The portal will, reportedly, remain open so people can still register them, but the ISP won’t be actively looking for those they know have guns but failed to register them.
Those who are later found to have unregistered firearms, though, could face felony charges.
Which, of course, would be a surefire way to make sure someone has standing to challenge a gun registry. Just putting that out there in case no one in Illinois has figured that out.
That may be why they won’t actively pursue charges against anyone. After all, I fail to see how a registration scheme is going to survive Bruen’s text, history, and tradition standard, after all, so the last thing Illinois should want is to basically hand the pro-gun side an excuse to challenge their brand spanking new law.
Of course, that’s only a short term solution if that’s their thinking. Sooner or later, they’re going to prosecute someone for having an unregistered gun and that person will likely have the standing to challenge the law.
For most gun owners in Illinois, though, their act of civil disobedience is sending a message and likely won’t actually result in prosecution.
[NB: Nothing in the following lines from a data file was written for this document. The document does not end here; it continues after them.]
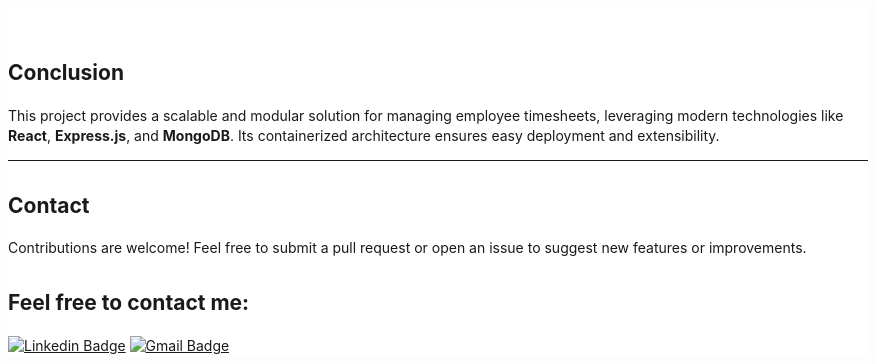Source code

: <br>

## **Conclusion**
This project provides a scalable and modular solution for managing employee timesheets, leveraging modern technologies like **React**, **Express.js**, and **MongoDB**. Its containerized architecture ensures easy deployment and extensibility.

---

## **Contact**

Contributions are welcome! Feel free to submit a pull request or open an issue to suggest new features or improvements.


## Feel free to contact me:
[![Linkedin Badge](https://img.shields.io/badge/-Elad%20Harel-blue?style=flat-square&logo=Linkedin&logoColor=white&link&=https://www.linkedin.com/in/elad-harel-06ab61183/)](https://www.linkedin.com/in/elad-harel-06ab61183/)
[![Gmail Badge](https://img.shields.io/badge/-Eladjmc88@gmail.com-c14438?style=flat-square&logo=Gmail&logoColor=white&link=mailto:Eladjmc88@gmail.com)](mailto:benben95939@gmail.com)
They’re not the people who are likely to give the ISP a reason to come and knock on their door other than refusing to register what guns they have.
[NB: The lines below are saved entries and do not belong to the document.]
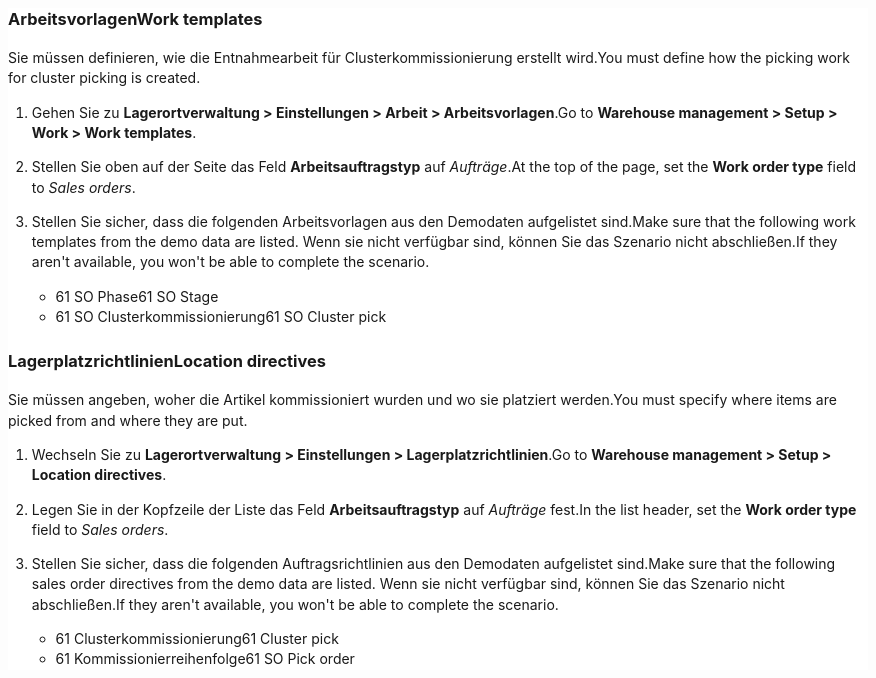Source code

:### <a name="work-templates"></a><span data-ttu-id="00bc8-138">Arbeitsvorlagen</span><span class="sxs-lookup"><span data-stu-id="00bc8-138">Work templates</span></span>

<span data-ttu-id="00bc8-139">Sie müssen definieren, wie die Entnahmearbeit für Clusterkommissionierung erstellt wird.</span><span class="sxs-lookup"><span data-stu-id="00bc8-139">You must define how the picking work for cluster picking is created.</span></span>

1. <span data-ttu-id="00bc8-140">Gehen Sie zu **Lagerortverwaltung \> Einstellungen \> Arbeit \> Arbeitsvorlagen**.</span><span class="sxs-lookup"><span data-stu-id="00bc8-140">Go to **Warehouse management \> Setup \> Work \> Work templates**.</span></span>
1. <span data-ttu-id="00bc8-141">Stellen Sie oben auf der Seite das Feld **Arbeitsauftragstyp** auf *Aufträge*.</span><span class="sxs-lookup"><span data-stu-id="00bc8-141">At the top of the page, set the **Work order type** field to *Sales orders*.</span></span>
1. <span data-ttu-id="00bc8-142">Stellen Sie sicher, dass die folgenden Arbeitsvorlagen aus den Demodaten aufgelistet sind.</span><span class="sxs-lookup"><span data-stu-id="00bc8-142">Make sure that the following work templates from the demo data are listed.</span></span> <span data-ttu-id="00bc8-143">Wenn sie nicht verfügbar sind, können Sie das Szenario nicht abschließen.</span><span class="sxs-lookup"><span data-stu-id="00bc8-143">If they aren't available, you won't be able to complete the scenario.</span></span>

    - <span data-ttu-id="00bc8-144">61 SO Phase</span><span class="sxs-lookup"><span data-stu-id="00bc8-144">61 SO Stage</span></span>
    - <span data-ttu-id="00bc8-145">61 SO Clusterkommissionierung</span><span class="sxs-lookup"><span data-stu-id="00bc8-145">61 SO Cluster pick</span></span>

### <a name="location-directives"></a><span data-ttu-id="00bc8-146">Lagerplatzrichtlinien</span><span class="sxs-lookup"><span data-stu-id="00bc8-146">Location directives</span></span>

<span data-ttu-id="00bc8-147">Sie müssen angeben, woher die Artikel kommissioniert wurden und wo sie platziert werden.</span><span class="sxs-lookup"><span data-stu-id="00bc8-147">You must specify where items are picked from and where they are put.</span></span>

1. <span data-ttu-id="00bc8-148">Wechseln Sie zu **Lagerortverwaltung \> Einstellungen \> Lagerplatzrichtlinien**.</span><span class="sxs-lookup"><span data-stu-id="00bc8-148">Go to **Warehouse management \> Setup \> Location directives**.</span></span>
1. <span data-ttu-id="00bc8-149">Legen Sie in der Kopfzeile der Liste das Feld **Arbeitsauftragstyp** auf *Aufträge* fest.</span><span class="sxs-lookup"><span data-stu-id="00bc8-149">In the list header, set the **Work order type** field to *Sales orders*.</span></span>
1. <span data-ttu-id="00bc8-150">Stellen Sie sicher, dass die folgenden Auftragsrichtlinien aus den Demodaten aufgelistet sind.</span><span class="sxs-lookup"><span data-stu-id="00bc8-150">Make sure that the following sales order directives from the demo data are listed.</span></span> <span data-ttu-id="00bc8-151">Wenn sie nicht verfügbar sind, können Sie das Szenario nicht abschließen.</span><span class="sxs-lookup"><span data-stu-id="00bc8-151">If they aren't available, you won't be able to complete the scenario.</span></span>

    - <span data-ttu-id="00bc8-152">61 Clusterkommissionierung</span><span class="sxs-lookup"><span data-stu-id="00bc8-152">61 Cluster pick</span></span>
    - <span data-ttu-id="00bc8-153">61 Kommissionierreihenfolge</span><span class="sxs-lookup"><span data-stu-id="00bc8-153">61 SO Pick order</span></span>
Which, frankly, is hardly the state’s business.
Unfortunately, there will likely be a couple of folks who get jammed up on this whereas they wouldn’t normally have to worry. Some local cop who has a grudge or is just a hardcase will find out someone has a gun and that it’s unregistered, then kick in the door to make the arrest just because they can.
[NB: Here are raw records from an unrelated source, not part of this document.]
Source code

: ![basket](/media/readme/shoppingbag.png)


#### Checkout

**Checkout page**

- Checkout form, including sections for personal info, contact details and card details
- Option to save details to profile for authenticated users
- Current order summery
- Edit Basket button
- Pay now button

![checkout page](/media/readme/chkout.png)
That’s the risk one takes when they engage in civil disobedience. I think everyone currently doing it knows the risk they’re taking, too, unlike those who engage in anti-gun civil disobedience and think their righteousness should give them a pass on criminal charges.
Here’s hoping it’s not an issue until the law can get overturned once and forever. At that point, everyone will know what the rules are about gun registration and, hopefully, how any registration scheme is unconstitutional.
Then maybe the anti-gun states will start to get the message that our rights don’t disappear because lawmakers really don’t like them.
Of course, since they haven’t gotten that message at this point, I sincerely doubt they’ll get it anytime soon.